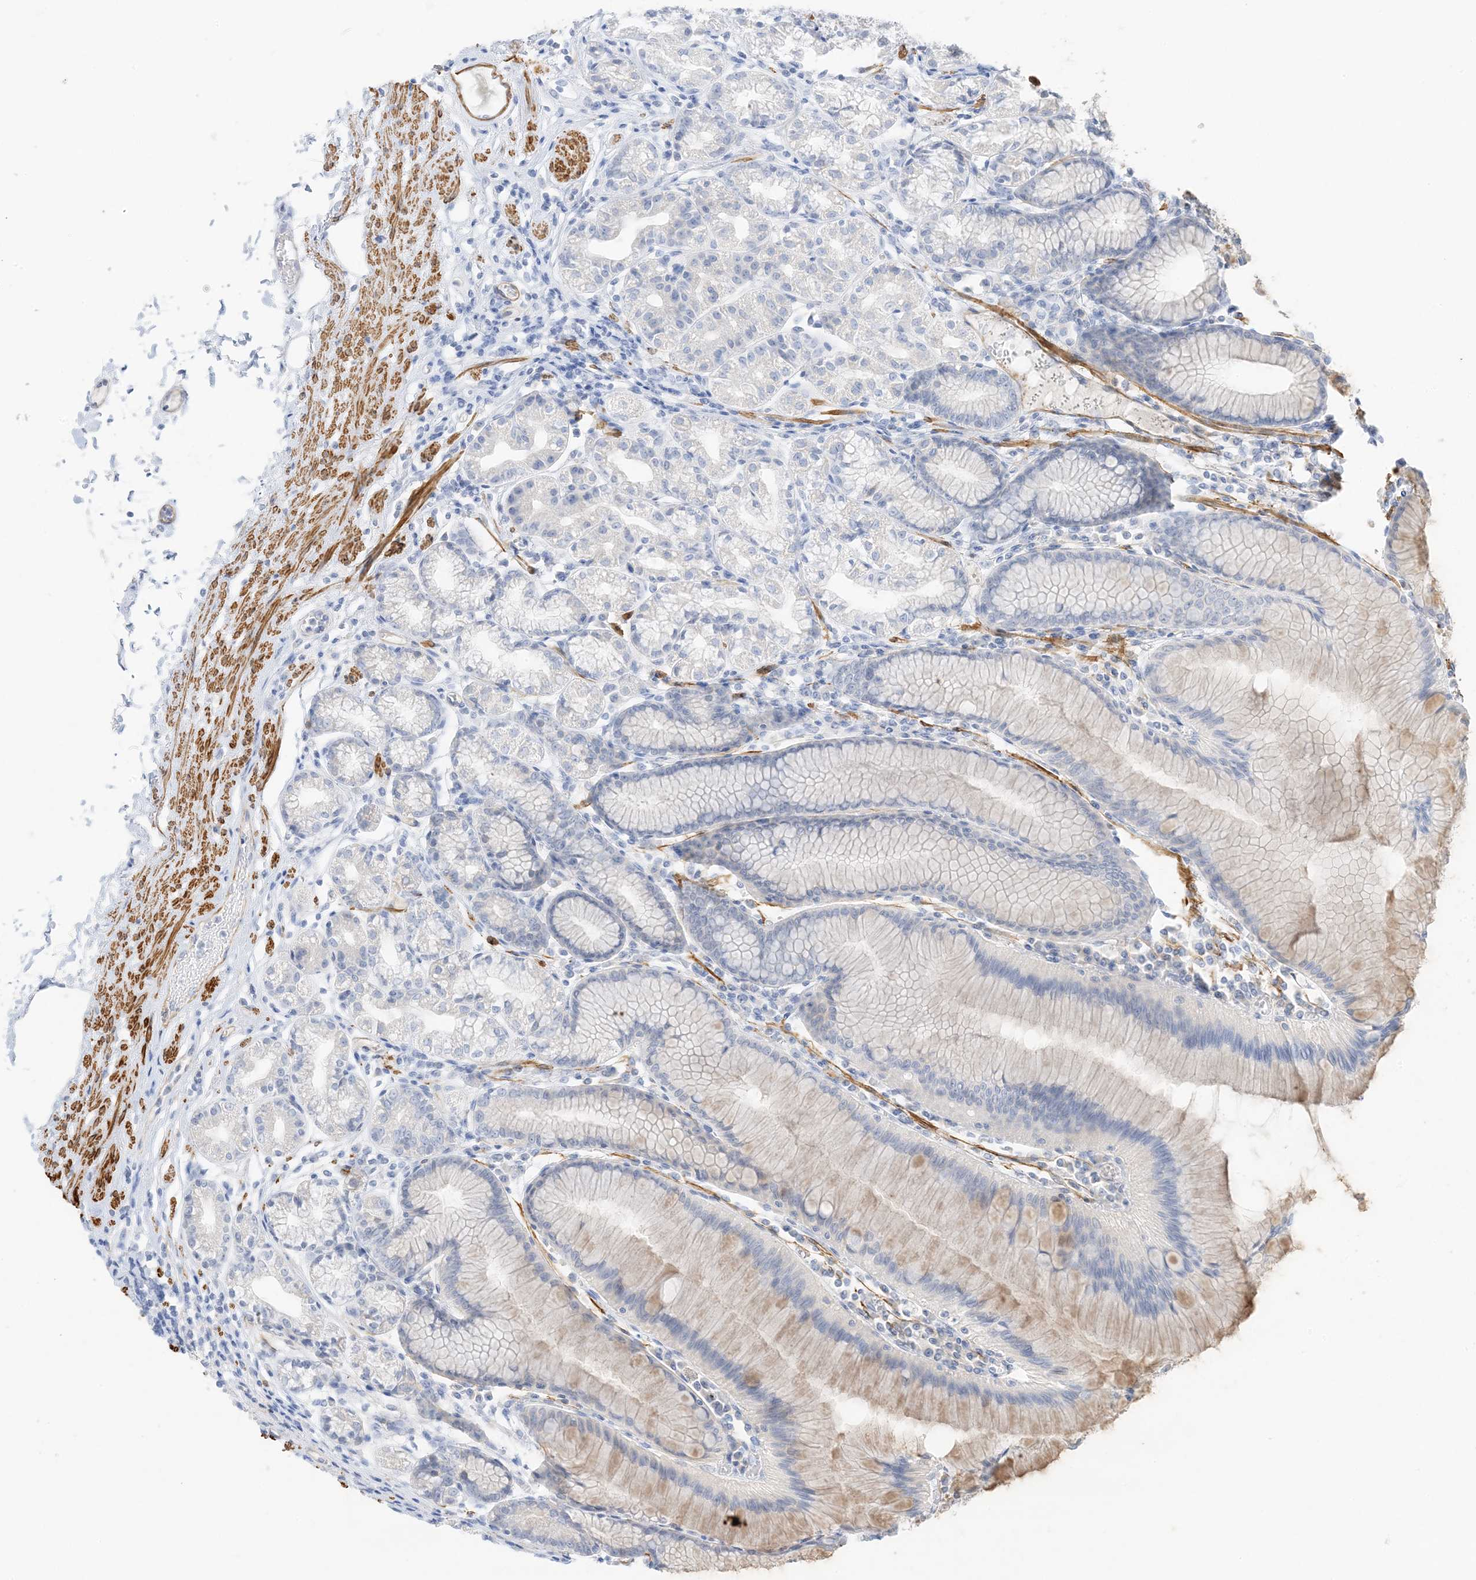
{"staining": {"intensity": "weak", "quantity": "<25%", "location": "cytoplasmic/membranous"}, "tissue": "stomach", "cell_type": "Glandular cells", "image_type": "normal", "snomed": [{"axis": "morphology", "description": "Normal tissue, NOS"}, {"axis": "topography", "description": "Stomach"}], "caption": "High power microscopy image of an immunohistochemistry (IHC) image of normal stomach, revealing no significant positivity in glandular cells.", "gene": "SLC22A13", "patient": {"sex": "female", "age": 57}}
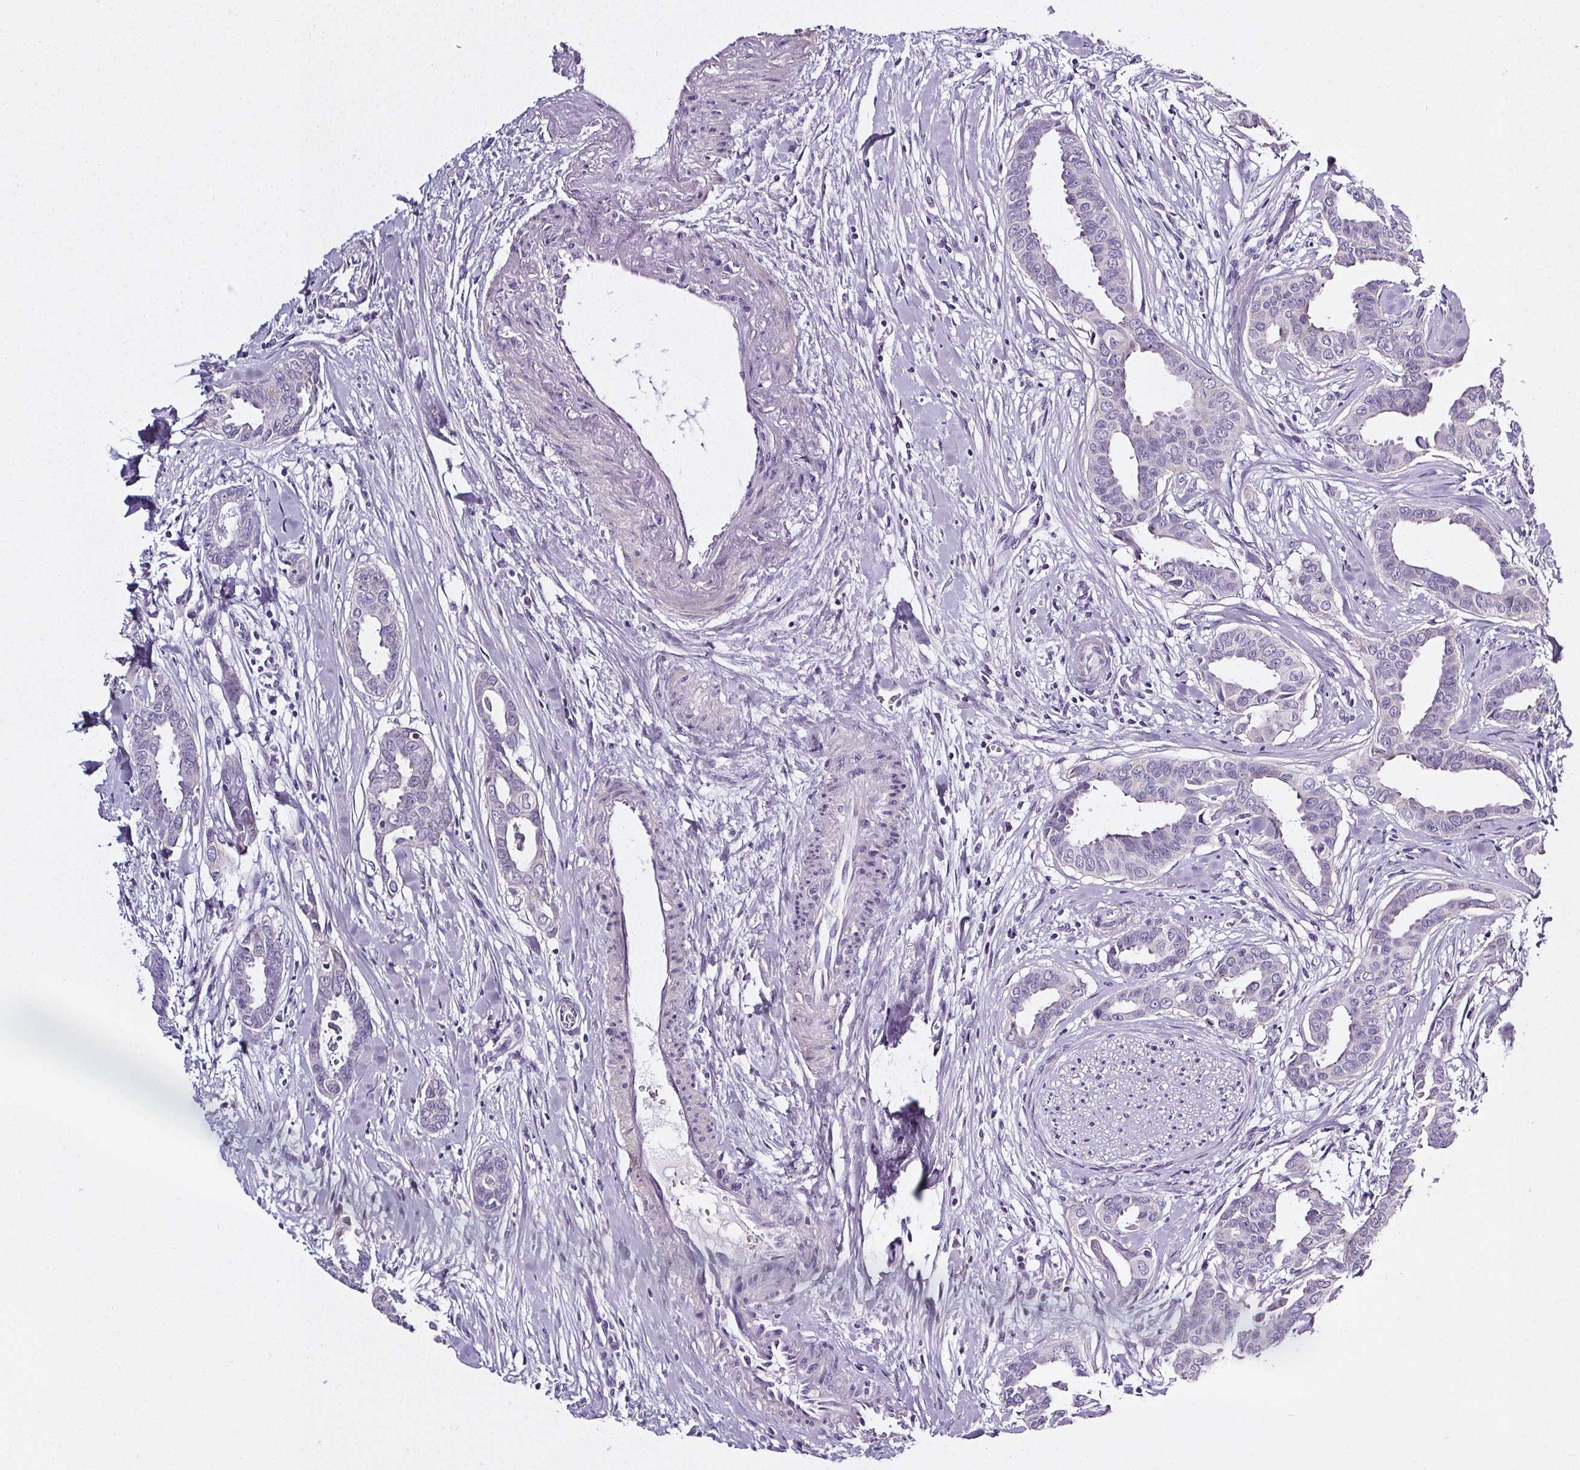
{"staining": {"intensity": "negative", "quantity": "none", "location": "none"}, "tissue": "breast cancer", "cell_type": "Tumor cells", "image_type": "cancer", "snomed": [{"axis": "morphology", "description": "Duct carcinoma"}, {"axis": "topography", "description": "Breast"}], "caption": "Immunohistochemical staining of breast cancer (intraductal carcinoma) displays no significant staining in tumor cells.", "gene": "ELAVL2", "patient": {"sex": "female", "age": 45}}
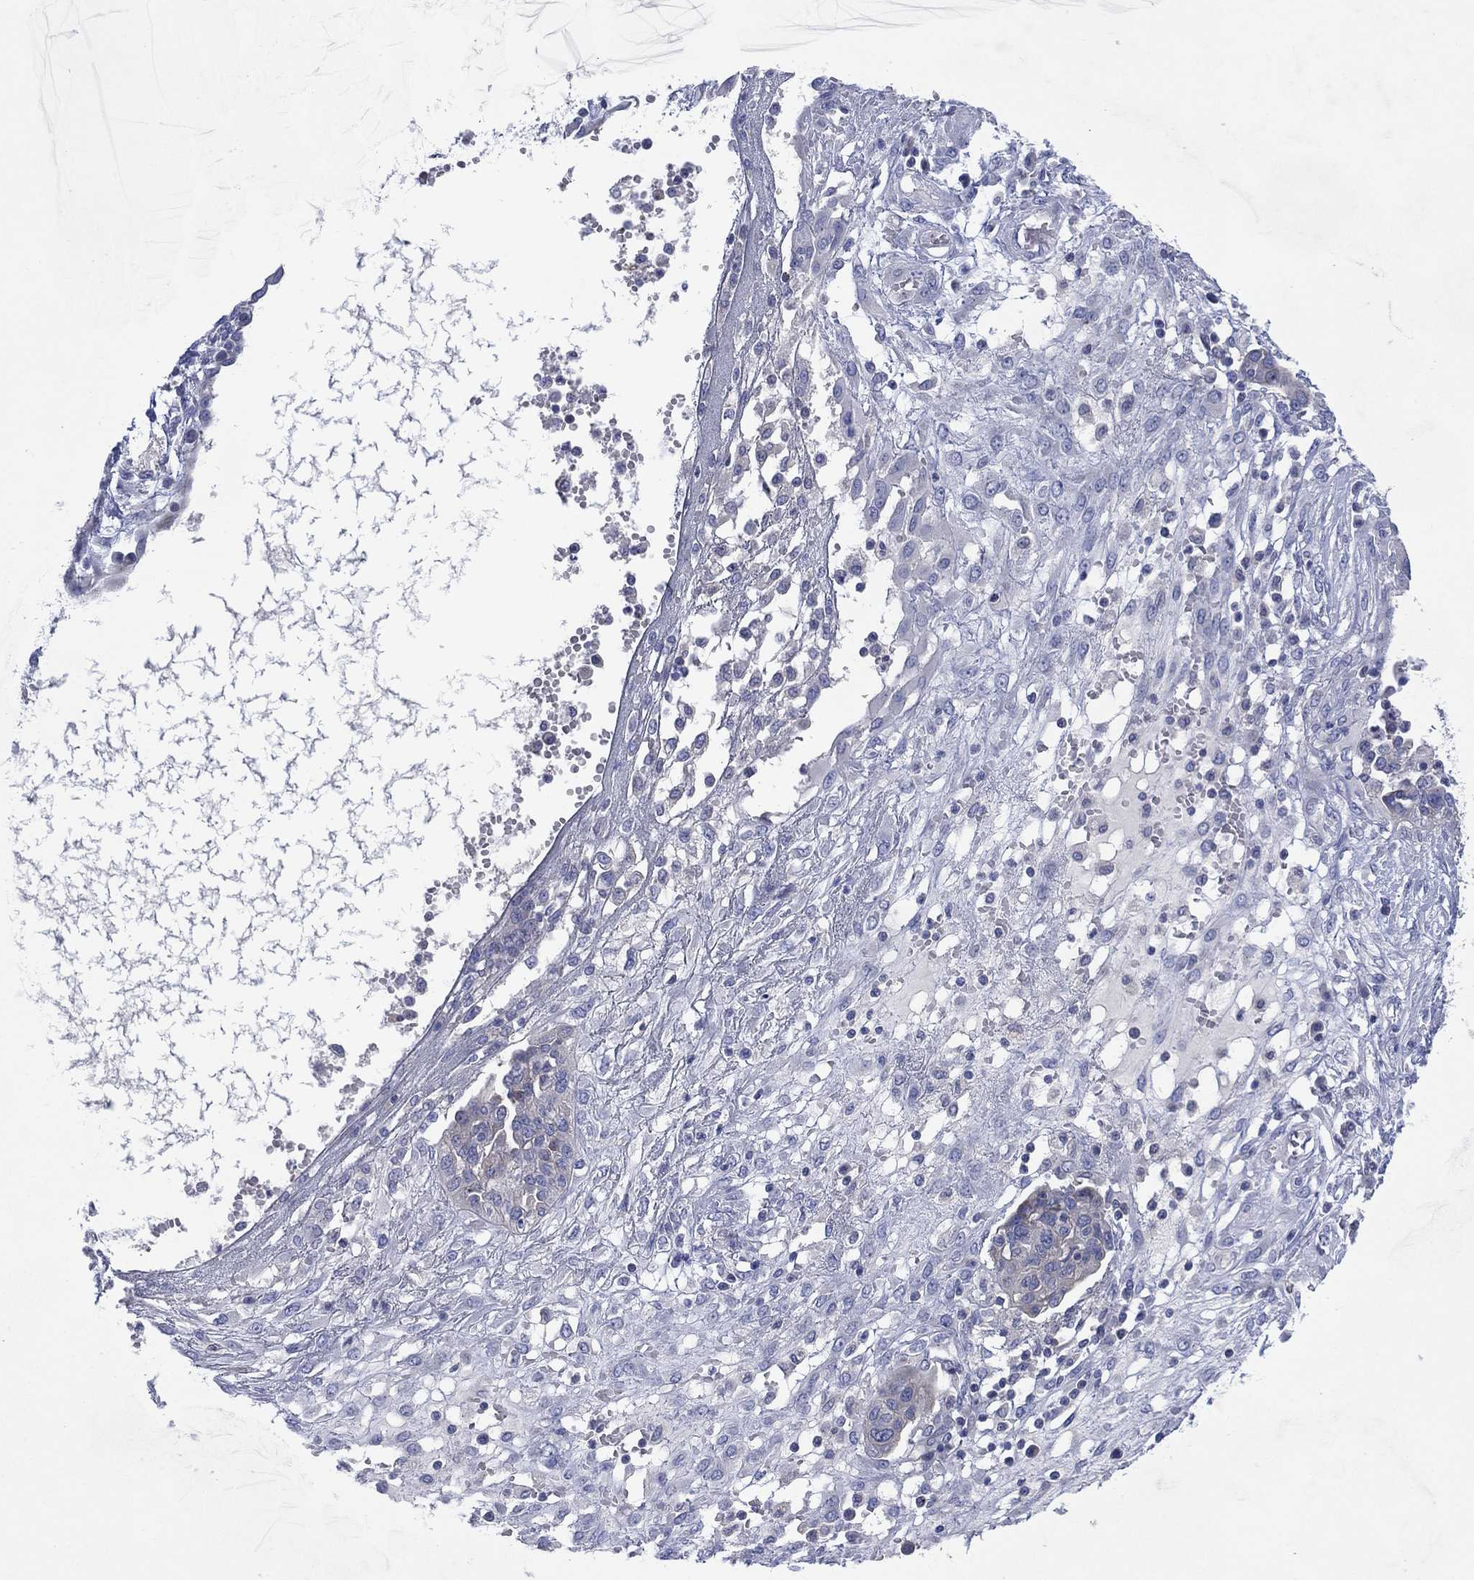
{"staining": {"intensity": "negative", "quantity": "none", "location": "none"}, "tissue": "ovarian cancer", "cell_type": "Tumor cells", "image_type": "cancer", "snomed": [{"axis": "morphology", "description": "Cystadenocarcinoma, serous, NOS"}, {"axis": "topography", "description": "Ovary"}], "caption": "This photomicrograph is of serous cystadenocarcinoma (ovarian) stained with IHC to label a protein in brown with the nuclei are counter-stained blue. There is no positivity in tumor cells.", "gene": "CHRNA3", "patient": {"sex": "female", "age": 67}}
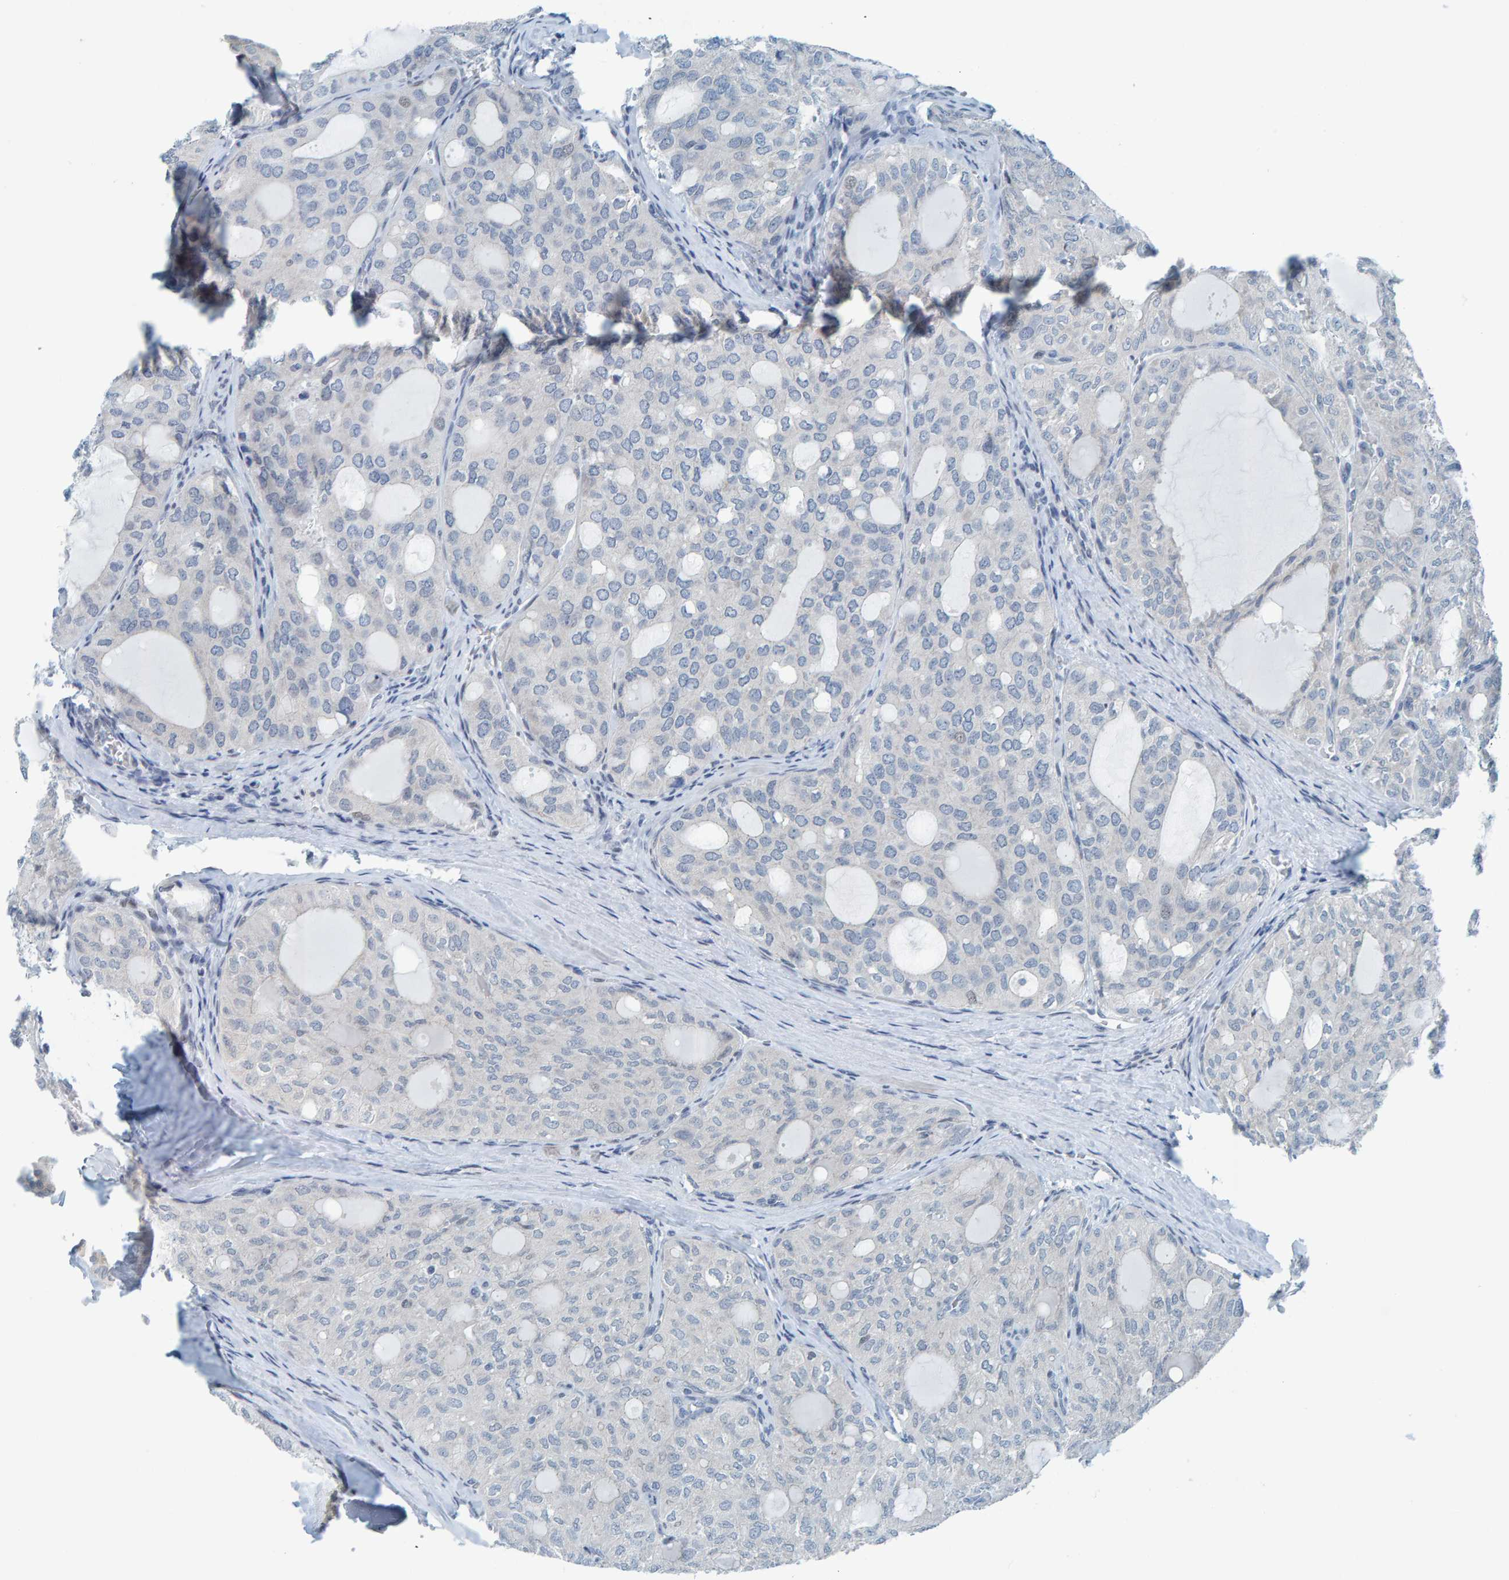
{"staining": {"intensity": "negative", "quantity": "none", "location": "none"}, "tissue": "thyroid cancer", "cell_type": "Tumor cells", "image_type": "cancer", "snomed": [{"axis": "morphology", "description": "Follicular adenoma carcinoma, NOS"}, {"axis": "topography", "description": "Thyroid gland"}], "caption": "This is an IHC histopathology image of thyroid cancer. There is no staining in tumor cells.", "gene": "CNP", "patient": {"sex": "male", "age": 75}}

######

**Problem requirements**
Print out the whole listing word for word. Leave the pictures out.

**Written answer**
{"staining": {"intensity": "weak", "quantity": "<25%", "location": "cytoplasmic/membranous"}, "tissue": "stomach", "cell_type": "Glandular cells", "image_type": "normal", "snomed": [{"axis": "morphology", "description": "Normal tissue, NOS"}, {"axis": "topography", "description": "Stomach"}], "caption": "High power microscopy image of an immunohistochemistry (IHC) image of normal stomach, revealing no significant positivity in glandular cells.", "gene": "SLC22A13", "patient": {"sex": "female", "age": 57}}
{"staining": {"intensity": "negative", "quantity": "none", "location": "none"}, "tissue": "breast cancer", "cell_type": "Tumor cells", "image_type": "cancer", "snomed": [{"axis": "morphology", "description": "Duct carcinoma"}, {"axis": "topography", "description": "Breast"}], "caption": "Immunohistochemical staining of breast cancer (intraductal carcinoma) displays no significant staining in tumor cells.", "gene": "ELAVL2", "patient": {"sex": "female", "age": 45}}
{"staining": {"intensity": "negative", "quantity": "none", "location": "none"}, "tissue": "ovarian cancer", "cell_type": "Tumor cells", "image_type": "cancer", "snomed": [{"axis": "morphology", "description": "Cystadenocarcinoma, serous, NOS"}, {"axis": "topography", "description": "Ovary"}], "caption": "This photomicrograph is of serous cystadenocarcinoma (ovarian) stained with IHC to label a protein in brown with the nuclei are counter-stained blue. There is no positivity in tumor cells.", "gene": "CHRNA3", "patient": {"sex": "female", "age": 67}}
{"staining": {"intensity": "negative", "quantity": "none", "location": "none"}, "tissue": "thyroid cancer", "cell_type": "Tumor cells", "image_type": "cancer", "snomed": [{"axis": "morphology", "description": "Follicular adenoma carcinoma, NOS"}, {"axis": "topography", "description": "Thyroid gland"}], "caption": "This is an IHC histopathology image of thyroid cancer. There is no staining in tumor cells.", "gene": "CNP", "patient": {"sex": "male", "age": 75}}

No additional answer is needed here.